→ **Task item a**:
Reproduce, unchanged, the lines of the listing beginning with the line containing "Федеральное государственное бюджетное" and continuing through the line containing "сотрудников Лаборатории динамики", including both of those lines.

→ **Given passage**:
● ● ● ● ● ● ●

To reach their wedding venue, Austin O’Reilly and Iulia O’Reilly crossed a swaying suspension bridge, trying not to glance down at the glacial river below. With each step, the bridge shook under the weight of people and yaks. Mr. O’Reilly, 25, had seen similar bridges in the 2015 movie “Everest.” Now, he was on that titular mountain with his fiancée: walking a precarious bridge, crossing jagged moraines and traversing rocky terrain on a nine-day trek to the Everest base camp.
As terrifying as the bridge was, there was no turning back. “You’re just hanging on for dear life and knowing that your wedding is at the other end of this trek,” at an altitude of 17,600 feet, Mr. O’Reilly said.
The couple lives in New York and met in 2019 through mutual friends at Seton Hall University in New Jersey, bonding over their love of the outdoors and travel. When looking for a wedding venue in 2022, nothing felt right. “My dad jokingly was like, ‘What about Everest?’” Ms. O’Reilly, 26, said. The idea took hold and came with an added benefit: It would be cheaper than an American wedding.
“We really wanted something that would challenge us and represent our love for each other” said Mr. O’Reilly, an accountant at Deloitte.
On May 22, the couple reached the base camp with Ms. O’Reilly’s parents and two of Mr. O’Reilly’s friends. The 10-minute ceremony was accompanied by the distant rumble of avalanches. “Just you, your beloved and a higher power up there,” said Ms. O’Reilly, a researcher at Fox.
The bride wore a gauzy white dress, and the groom wore a suit; they both wore hiking boots. “With the backdrop of the icefall and the glaciers, hearing avalanches in the distance, you have this really powerful moment — and you’re also deprived of a lot of oxygen,” he said.
Their trek was hosted by Laura Gravino and her husband, Ian Taylor, who own Ian Taylor Trekking. For the 13 years they’ve been married, the couple have facilitated several trekking weddings. Ms. Gravino said that, for her, the appeal of an adventure wedding lay in its contrast with big American weddings, which can often be complicated and expensive.
The O’Reillys are one of many couples having an adventure wedding, taking their venue out of the realm of the ordinary. These adrenaline-heavy events trade ballrooms and historic estates for mountains and lagoons, pushing couples to physical extremes and setting pulses racing even more than they’d already be.

● ● ● ● ● ● ●

→ **Extracted entries**:
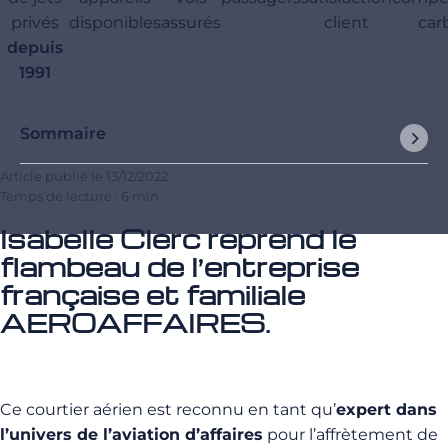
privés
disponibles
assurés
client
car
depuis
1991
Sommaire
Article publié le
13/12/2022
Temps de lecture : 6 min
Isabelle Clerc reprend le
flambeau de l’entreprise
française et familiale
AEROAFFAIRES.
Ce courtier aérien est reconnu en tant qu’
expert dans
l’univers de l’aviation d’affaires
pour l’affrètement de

● ● ● ● ● ● ●

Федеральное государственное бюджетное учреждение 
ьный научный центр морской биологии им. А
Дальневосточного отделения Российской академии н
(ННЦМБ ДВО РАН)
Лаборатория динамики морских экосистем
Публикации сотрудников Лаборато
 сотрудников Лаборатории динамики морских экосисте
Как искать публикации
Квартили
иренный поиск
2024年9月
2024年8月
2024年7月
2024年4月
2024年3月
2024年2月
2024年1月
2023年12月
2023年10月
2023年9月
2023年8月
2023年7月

● ● ● ● ● ● ●

→ **Task item b**:
In the article on adventure weddings, who hosted the O'Reillys' trek to the Everest base camp?

→ **Response box a**:
Федеральное государственное бюджетное учреждение 
ьный научный центр морской биологии им. А
Дальневосточного отделения Российской академии н
(ННЦМБ ДВО РАН)
Лаборатория динамики морских экосистем
Публикации сотрудников Лаборато
 сотрудников Лаборатории динамики морских экосисте

→ **Response box b**:
Laura Gravino and her husband, Ian Taylor, who own Ian Taylor Trekking.